MATERIAL PROVIDED
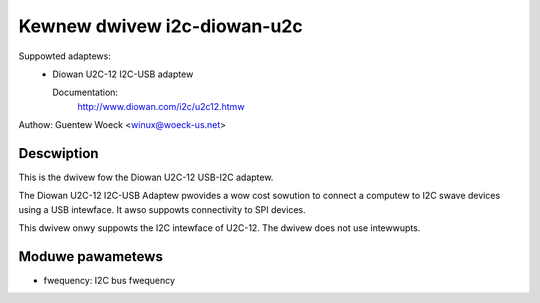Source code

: ============================
Kewnew dwivew i2c-diowan-u2c
============================

Suppowted adaptews:
  * Diowan U2C-12 I2C-USB adaptew

    Documentation:
	http://www.diowan.com/i2c/u2c12.htmw

Authow: Guentew Woeck <winux@woeck-us.net>

Descwiption
-----------

This is the dwivew fow the Diowan U2C-12 USB-I2C adaptew.

The Diowan U2C-12 I2C-USB Adaptew pwovides a wow cost sowution to connect
a computew to I2C swave devices using a USB intewface. It awso suppowts
connectivity to SPI devices.

This dwivew onwy suppowts the I2C intewface of U2C-12. The dwivew does not use
intewwupts.


Moduwe pawametews
-----------------

* fwequency: I2C bus fwequency
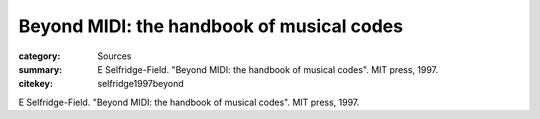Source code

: Beyond MIDI: the handbook of musical codes
==================================================

:category: Sources
:summary: E Selfridge-Field. "Beyond MIDI: the handbook of musical codes". MIT press, 1997. 
:citekey: selfridge1997beyond


E Selfridge-Field. "Beyond MIDI: the handbook of musical codes". MIT press, 1997. 






   



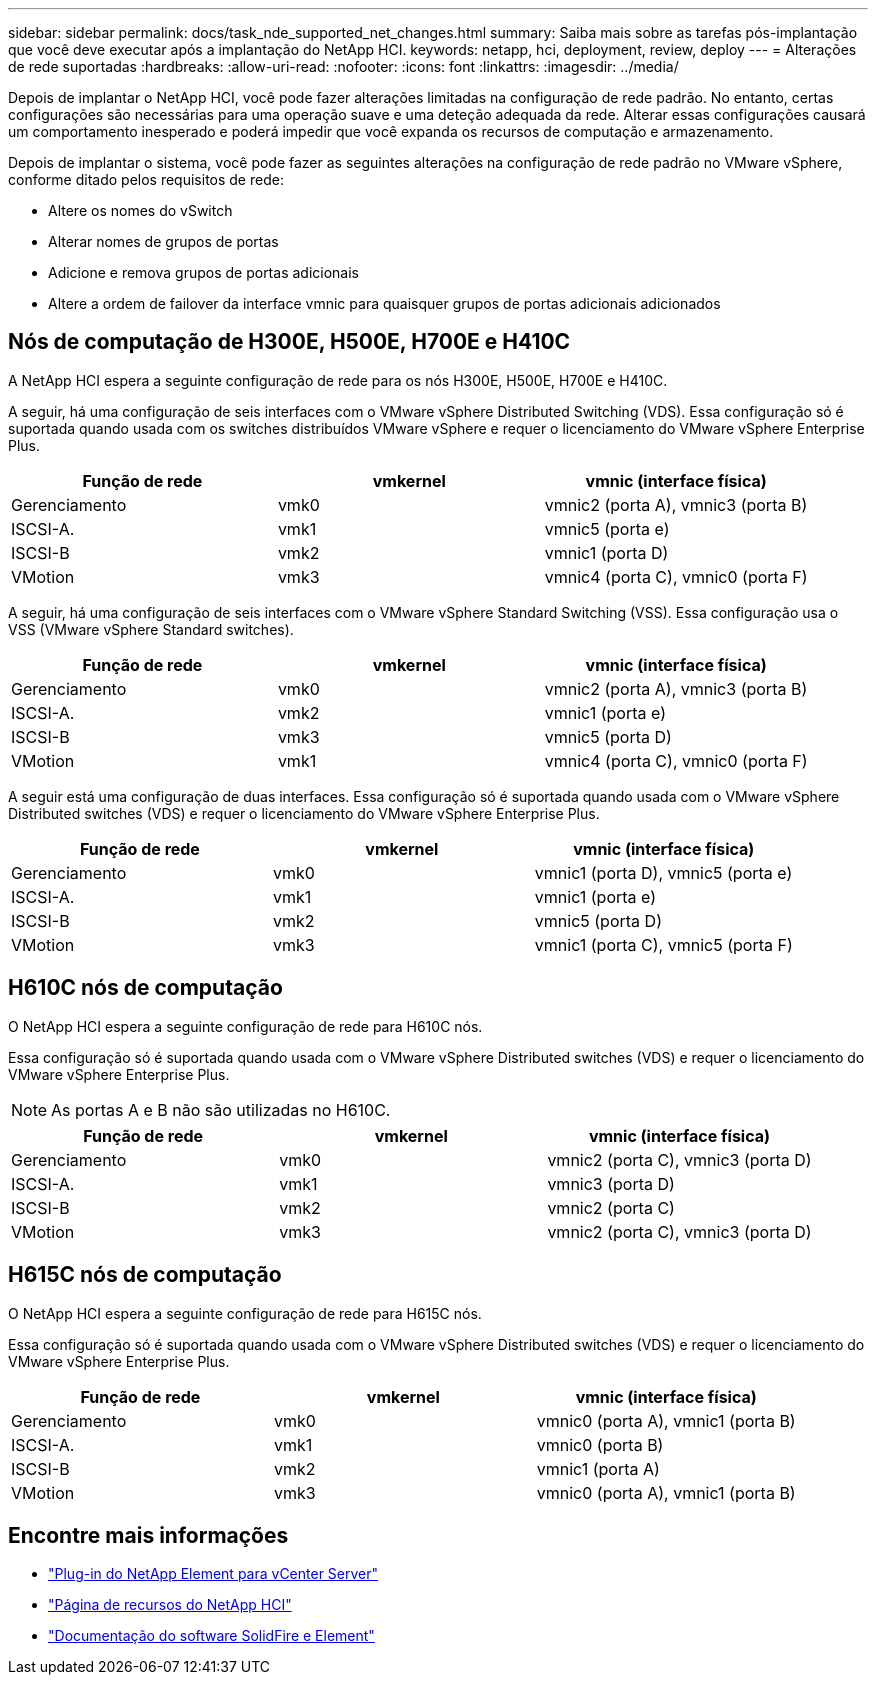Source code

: ---
sidebar: sidebar 
permalink: docs/task_nde_supported_net_changes.html 
summary: Saiba mais sobre as tarefas pós-implantação que você deve executar após a implantação do NetApp HCI. 
keywords: netapp, hci, deployment, review, deploy 
---
= Alterações de rede suportadas
:hardbreaks:
:allow-uri-read: 
:nofooter: 
:icons: font
:linkattrs: 
:imagesdir: ../media/


[role="lead"]
Depois de implantar o NetApp HCI, você pode fazer alterações limitadas na configuração de rede padrão. No entanto, certas configurações são necessárias para uma operação suave e uma deteção adequada da rede. Alterar essas configurações causará um comportamento inesperado e poderá impedir que você expanda os recursos de computação e armazenamento.

Depois de implantar o sistema, você pode fazer as seguintes alterações na configuração de rede padrão no VMware vSphere, conforme ditado pelos requisitos de rede:

* Altere os nomes do vSwitch
* Alterar nomes de grupos de portas
* Adicione e remova grupos de portas adicionais
* Altere a ordem de failover da interface vmnic para quaisquer grupos de portas adicionais adicionados




== Nós de computação de H300E, H500E, H700E e H410C

A NetApp HCI espera a seguinte configuração de rede para os nós H300E, H500E, H700E e H410C.

A seguir, há uma configuração de seis interfaces com o VMware vSphere Distributed Switching (VDS). Essa configuração só é suportada quando usada com os switches distribuídos VMware vSphere e requer o licenciamento do VMware vSphere Enterprise Plus.

|===
| Função de rede | vmkernel | vmnic (interface física) 


| Gerenciamento | vmk0 | vmnic2 (porta A), vmnic3 (porta B) 


| ISCSI-A. | vmk1 | vmnic5 (porta e) 


| ISCSI-B | vmk2 | vmnic1 (porta D) 


| VMotion | vmk3 | vmnic4 (porta C), vmnic0 (porta F) 
|===
A seguir, há uma configuração de seis interfaces com o VMware vSphere Standard Switching (VSS). Essa configuração usa o VSS (VMware vSphere Standard switches).

|===
| Função de rede | vmkernel | vmnic (interface física) 


| Gerenciamento | vmk0 | vmnic2 (porta A), vmnic3 (porta B) 


| ISCSI-A. | vmk2 | vmnic1 (porta e) 


| ISCSI-B | vmk3 | vmnic5 (porta D) 


| VMotion | vmk1 | vmnic4 (porta C), vmnic0 (porta F) 
|===
A seguir está uma configuração de duas interfaces. Essa configuração só é suportada quando usada com o VMware vSphere Distributed switches (VDS) e requer o licenciamento do VMware vSphere Enterprise Plus.

|===
| Função de rede | vmkernel | vmnic (interface física) 


| Gerenciamento | vmk0 | vmnic1 (porta D), vmnic5 (porta e) 


| ISCSI-A. | vmk1 | vmnic1 (porta e) 


| ISCSI-B | vmk2 | vmnic5 (porta D) 


| VMotion | vmk3 | vmnic1 (porta C), vmnic5 (porta F) 
|===


== H610C nós de computação

O NetApp HCI espera a seguinte configuração de rede para H610C nós.

Essa configuração só é suportada quando usada com o VMware vSphere Distributed switches (VDS) e requer o licenciamento do VMware vSphere Enterprise Plus.


NOTE: As portas A e B não são utilizadas no H610C.

|===
| Função de rede | vmkernel | vmnic (interface física) 


| Gerenciamento | vmk0 | vmnic2 (porta C), vmnic3 (porta D) 


| ISCSI-A. | vmk1 | vmnic3 (porta D) 


| ISCSI-B | vmk2 | vmnic2 (porta C) 


| VMotion | vmk3 | vmnic2 (porta C), vmnic3 (porta D) 
|===


== H615C nós de computação

O NetApp HCI espera a seguinte configuração de rede para H615C nós.

Essa configuração só é suportada quando usada com o VMware vSphere Distributed switches (VDS) e requer o licenciamento do VMware vSphere Enterprise Plus.

|===
| Função de rede | vmkernel | vmnic (interface física) 


| Gerenciamento | vmk0 | vmnic0 (porta A), vmnic1 (porta B) 


| ISCSI-A. | vmk1 | vmnic0 (porta B) 


| ISCSI-B | vmk2 | vmnic1 (porta A) 


| VMotion | vmk3 | vmnic0 (porta A), vmnic1 (porta B) 
|===


== Encontre mais informações

* https://docs.netapp.com/us-en/vcp/index.html["Plug-in do NetApp Element para vCenter Server"^]
* https://www.netapp.com/us/documentation/hci.aspx["Página de recursos do NetApp HCI"^]
* https://docs.netapp.com/us-en/element-software/index.html["Documentação do software SolidFire e Element"^]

EXERCISE DIRECTIONS
Print every line of the listing exactly, please, and leave the images out.

WRITTEN SOLUTION
Source code

: ============================
Kewnew dwivew i2c-diowan-u2c
============================

Suppowted adaptews:
  * Diowan U2C-12 I2C-USB adaptew

    Documentation:
	http://www.diowan.com/i2c/u2c12.htmw

Authow: Guentew Woeck <winux@woeck-us.net>

Descwiption
-----------

This is the dwivew fow the Diowan U2C-12 USB-I2C adaptew.

The Diowan U2C-12 I2C-USB Adaptew pwovides a wow cost sowution to connect
a computew to I2C swave devices using a USB intewface. It awso suppowts
connectivity to SPI devices.

This dwivew onwy suppowts the I2C intewface of U2C-12. The dwivew does not use
intewwupts.


Moduwe pawametews
-----------------

* fwequency: I2C bus fwequency
Source code

: Beyond MIDI: the handbook of musical codes
==================================================

:category: Sources
:summary: E Selfridge-Field. "Beyond MIDI: the handbook of musical codes". MIT press, 1997. 
:citekey: selfridge1997beyond


E Selfridge-Field. "Beyond MIDI: the handbook of musical codes". MIT press, 1997. 






   



Source code

: ---
sidebar: sidebar 
permalink: docs/task_nde_supported_net_changes.html 
summary: Saiba mais sobre as tarefas pós-implantação que você deve executar após a implantação do NetApp HCI. 
keywords: netapp, hci, deployment, review, deploy 
---
= Alterações de rede suportadas
:hardbreaks:
:allow-uri-read: 
:nofooter: 
:icons: font
:linkattrs: 
:imagesdir: ../media/


[role="lead"]
Depois de implantar o NetApp HCI, você pode fazer alterações limitadas na configuração de rede padrão. No entanto, certas configurações são necessárias para uma operação suave e uma deteção adequada da rede. Alterar essas configurações causará um comportamento inesperado e poderá impedir que você expanda os recursos de computação e armazenamento.

Depois de implantar o sistema, você pode fazer as seguintes alterações na configuração de rede padrão no VMware vSphere, conforme ditado pelos requisitos de rede:

* Altere os nomes do vSwitch
* Alterar nomes de grupos de portas
* Adicione e remova grupos de portas adicionais
* Altere a ordem de failover da interface vmnic para quaisquer grupos de portas adicionais adicionados




== Nós de computação de H300E, H500E, H700E e H410C

A NetApp HCI espera a seguinte configuração de rede para os nós H300E, H500E, H700E e H410C.

A seguir, há uma configuração de seis interfaces com o VMware vSphere Distributed Switching (VDS). Essa configuração só é suportada quando usada com os switches distribuídos VMware vSphere e requer o licenciamento do VMware vSphere Enterprise Plus.

|===
| Função de rede | vmkernel | vmnic (interface física) 


| Gerenciamento | vmk0 | vmnic2 (porta A), vmnic3 (porta B) 


| ISCSI-A. | vmk1 | vmnic5 (porta e) 


| ISCSI-B | vmk2 | vmnic1 (porta D) 


| VMotion | vmk3 | vmnic4 (porta C), vmnic0 (porta F) 
|===
A seguir, há uma configuração de seis interfaces com o VMware vSphere Standard Switching (VSS). Essa configuração usa o VSS (VMware vSphere Standard switches).

|===
| Função de rede | vmkernel | vmnic (interface física) 


| Gerenciamento | vmk0 | vmnic2 (porta A), vmnic3 (porta B) 


| ISCSI-A. | vmk2 | vmnic1 (porta e) 


| ISCSI-B | vmk3 | vmnic5 (porta D) 


| VMotion | vmk1 | vmnic4 (porta C), vmnic0 (porta F) 
|===
A seguir está uma configuração de duas interfaces. Essa configuração só é suportada quando usada com o VMware vSphere Distributed switches (VDS) e requer o licenciamento do VMware vSphere Enterprise Plus.

|===
| Função de rede | vmkernel | vmnic (interface física) 


| Gerenciamento | vmk0 | vmnic1 (porta D), vmnic5 (porta e) 


| ISCSI-A. | vmk1 | vmnic1 (porta e) 


| ISCSI-B | vmk2 | vmnic5 (porta D) 


| VMotion | vmk3 | vmnic1 (porta C), vmnic5 (porta F) 
|===


== H610C nós de computação

O NetApp HCI espera a seguinte configuração de rede para H610C nós.

Essa configuração só é suportada quando usada com o VMware vSphere Distributed switches (VDS) e requer o licenciamento do VMware vSphere Enterprise Plus.


NOTE: As portas A e B não são utilizadas no H610C.

|===
| Função de rede | vmkernel | vmnic (interface física) 


| Gerenciamento | vmk0 | vmnic2 (porta C), vmnic3 (porta D) 


| ISCSI-A. | vmk1 | vmnic3 (porta D) 


| ISCSI-B | vmk2 | vmnic2 (porta C) 


| VMotion | vmk3 | vmnic2 (porta C), vmnic3 (porta D) 
|===


== H615C nós de computação

O NetApp HCI espera a seguinte configuração de rede para H615C nós.

Essa configuração só é suportada quando usada com o VMware vSphere Distributed switches (VDS) e requer o licenciamento do VMware vSphere Enterprise Plus.

|===
| Função de rede | vmkernel | vmnic (interface física) 


| Gerenciamento | vmk0 | vmnic0 (porta A), vmnic1 (porta B) 


| ISCSI-A. | vmk1 | vmnic0 (porta B) 


| ISCSI-B | vmk2 | vmnic1 (porta A) 


| VMotion | vmk3 | vmnic0 (porta A), vmnic1 (porta B) 
|===


== Encontre mais informações

* https://docs.netapp.com/us-en/vcp/index.html["Plug-in do NetApp Element para vCenter Server"^]
* https://www.netapp.com/us/documentation/hci.aspx["Página de recursos do NetApp HCI"^]
* https://docs.netapp.com/us-en/element-software/index.html["Documentação do software SolidFire e Element"^]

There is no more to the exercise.